| Vorgegebener Text |
──────────────────────────────
Traunstein/Ampfing – Am Landgericht Traunstein wurde am 12. September das Urteil gegen einen jungen Mann aus Ampfing gefällt: Ihm wurde vorgeworfen, betrunken seinen Freund überfahren und dann vorsätzlich Fahrerflucht begangen zu haben. Nach einem neuen Gutachten stand aber fest, dass dem Angeklagten, kein Vorsatz nachzuweisen ist. Die Updates zum Prozess.

Übersicht

Update 16.45 Uhr: Ampfinger(27) zu Geldstrafe verurteilt: Kein Vorsatz, sondern fahrlässige Körperverletzung

Nach der Mittagszeit bittet der Vorsitzende Richter Volker Ziegler den Staatsanwalt um sein Plädoyer. Markus Andrä hebt hervor, dass dem Angeklagten kein Vorsatz nachzuweisen sei. Simon S. könne demnach „nur“ fahrlässige Trunkenheit im Verkehr und fahrlässige Körperverletzung vorgeworfen werden. Für den Angeklagten spräche seine Einlassung und dass keinerlei Vorstrafen vorliegen.
──────────────────────────────
| Teile der Übung |
(1) Gib einen Abschnitt des Prozessberichts wörtlich aus: Beginne bei den Wörtern "Traunstein/Ampfing – Am Landgericht" und höre nach "keinerlei Vorstrafen vorliegen." auf.
(2) Schreibe den nächsten Abschnitt des Prozessberichts, der direkt an dessen letzten Satz anschließt.
──────────────────────────────
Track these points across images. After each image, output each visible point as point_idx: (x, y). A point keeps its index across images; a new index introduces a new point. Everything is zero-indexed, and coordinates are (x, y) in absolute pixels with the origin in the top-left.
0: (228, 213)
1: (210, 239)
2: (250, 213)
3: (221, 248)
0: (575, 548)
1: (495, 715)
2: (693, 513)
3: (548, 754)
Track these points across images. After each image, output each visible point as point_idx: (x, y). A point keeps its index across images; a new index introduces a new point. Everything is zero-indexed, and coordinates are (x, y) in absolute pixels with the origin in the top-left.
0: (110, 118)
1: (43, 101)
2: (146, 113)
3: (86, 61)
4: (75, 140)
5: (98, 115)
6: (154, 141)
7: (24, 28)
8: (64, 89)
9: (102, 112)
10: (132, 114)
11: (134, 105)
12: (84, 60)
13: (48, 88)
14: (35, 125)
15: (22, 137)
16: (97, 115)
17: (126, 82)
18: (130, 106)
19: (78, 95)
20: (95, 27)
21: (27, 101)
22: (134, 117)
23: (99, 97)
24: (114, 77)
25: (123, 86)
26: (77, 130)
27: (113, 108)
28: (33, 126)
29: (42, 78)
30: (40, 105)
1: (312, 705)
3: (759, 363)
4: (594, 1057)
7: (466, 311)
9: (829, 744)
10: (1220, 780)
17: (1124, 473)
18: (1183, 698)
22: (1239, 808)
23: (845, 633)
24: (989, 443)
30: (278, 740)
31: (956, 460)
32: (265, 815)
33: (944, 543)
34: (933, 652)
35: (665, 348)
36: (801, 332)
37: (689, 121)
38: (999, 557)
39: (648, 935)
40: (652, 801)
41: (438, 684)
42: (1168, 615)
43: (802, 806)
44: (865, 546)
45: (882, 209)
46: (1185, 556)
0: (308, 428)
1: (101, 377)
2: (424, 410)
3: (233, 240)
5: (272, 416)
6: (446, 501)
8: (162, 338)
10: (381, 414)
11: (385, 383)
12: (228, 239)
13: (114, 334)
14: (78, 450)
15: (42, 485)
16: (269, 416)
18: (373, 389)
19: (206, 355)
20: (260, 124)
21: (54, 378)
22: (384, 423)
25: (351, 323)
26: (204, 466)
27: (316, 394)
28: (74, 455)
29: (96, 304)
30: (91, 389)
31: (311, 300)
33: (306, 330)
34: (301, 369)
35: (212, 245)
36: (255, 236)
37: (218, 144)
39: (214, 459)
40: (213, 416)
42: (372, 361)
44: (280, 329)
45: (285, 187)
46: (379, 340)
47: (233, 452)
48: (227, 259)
──────────────────────────────
| Lösungen |
(1)
Traunstein/Ampfing – Am Landgericht Traunstein wurde am 12. September das Urteil gegen einen jungen Mann aus Ampfing gefällt: Ihm wurde vorgeworfen, betrunken seinen Freund überfahren und dann vorsätzlich Fahrerflucht begangen zu haben. Nach einem neuen Gutachten stand aber fest, dass dem Angeklagten, kein Vorsatz nachzuweisen ist. Die Updates zum Prozess.

Übersicht

Update 16.45 Uhr: Ampfinger(27) zu Geldstrafe verurteilt: Kein Vorsatz, sondern fahrlässige Körperverletzung

Nach der Mittagszeit bittet der Vorsitzende Richter Volker Ziegler den Staatsanwalt um sein Plädoyer. Markus Andrä hebt hervor, dass dem Angeklagten kein Vorsatz nachzuweisen sei. Simon S. könne demnach „nur“ fahrlässige Trunkenheit im Verkehr und fahrlässige Körperverletzung vorgeworfen werden. Für den Angeklagten spräche seine Einlassung und dass keinerlei Vorstrafen vorliegen.

(2)
Andrä betont, dass die zehnmonatige Untersuchungshaft des Angeklagten nicht nötig gewesen wäre und dies erheblich beim Urteil berücksichtigt werden muss. Dass eine Trunkenheitsfahrt vor dem Schwurgericht verhandelt werden musste, sei wegen der schweren Verletzungen des Unfallopfers notwendig gewesen. „Es war hier mehr als nur ein Schutzengel am Werk“, unterstreicht Andrä seinen Schlussantrag und plädiert für 5.400 Euro Geldstrafe zuzüglich der Kosten für das Gerichtsverfahren.

Verteidigung fordert ein Absehen von Strafe

Dann ist Verteidiger Dr. Adam Ahmed an der Reihe: „Der Fall ist ein sehr, sehr besonderer Fall“, beginnt der Anwalt. Seinem Mandanten sei ein „Verbrechen“ angelastet worden, obwohl es sich um ein „Vergehen“ handelte. Gerade bei der Schwere des Tatvorwurfs wegen versuchten Mordes. Die Verteidigung habe nur auf Drängen des Angeklagten eine umfassende Erklärung abgegeben, die dann Grundlage für die Aufklärung des Sachverhalts war.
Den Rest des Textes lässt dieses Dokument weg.